About the BASIS Clinical Trial
The pivotal BASIS study is a global, Phase 3, open-label, multicenter study to evaluate the efficacy data and safety profile of Hympavzi in adolescent and adult participants ages 12 to <75 years with severe hemophilia A (defined as FVIII <1%) or moderately severe to severe hemophilia B (defined as FIX activity ≤2%) with or without inhibitors. The inhibitor cohort included 48 people living with hemophilia with inhibitors who were treated with Hympavzi during a 12-month active treatment period (ATP) versus an on-demand intravenous regimen with bypassing agents, administered as part of usual care in a six-month observational period. During the ATP, participants received prophylaxis (a 300 mg subcutaneous loading dose of Hympavzi, followed by 150 mg subcutaneously once weekly) An additional three patients in the inhibitor cohort were on routine prophylactic treatment prior to the study and not included in the primary efficacy analysis.
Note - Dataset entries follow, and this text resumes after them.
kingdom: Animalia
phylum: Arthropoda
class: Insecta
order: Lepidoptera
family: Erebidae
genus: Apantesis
The primary endpoint measures the treated ABR (annualized bleeding rate) during the 12-month ATP with Hympavzi compared to treated ABR on prior on-demand bypass therapy.
About the BASIS KIDS Clinical Trial
The BASIS KIDS study is a global, Phase 3, open-label study investigating the safety and efficacy of Hympavzi in children 1 to 17 years of age with severe hemophilia A or moderately severe to severe hemophilia B with or without inhibitors. In the analysis, 57 patients ages 6 to 17 years old – including 34 patients between ages 6 to 11 – received Hympavzi during a 12-month ATP versus routine prophylaxis with factor replacement therapy (without inhibitor), or routine prophylaxis or on-demand treatment with bypassing agents (with inhibitor), administered as part of usual care in a 12-month period prior to enrollment. During the ATP participants in the 6 to 11 age group, received prophylaxis (a 150 mg subcutaneous loading dose of Hympavzi, followed by 75 mg subcutaneous once weekly) while participants in the 12 to 17 age group received prophylaxis (a 300mg subcutaneous loading dose of Hympavzi followed by 150 mg subcutaneously once weekly). The primary endpoint measures treated ABR during the 12-month ATP with Hympavzi compared to ABR on prior routine prophylaxis with factor replacement therapy, or routine prophylaxis or on-demand treatment with bypassing agents.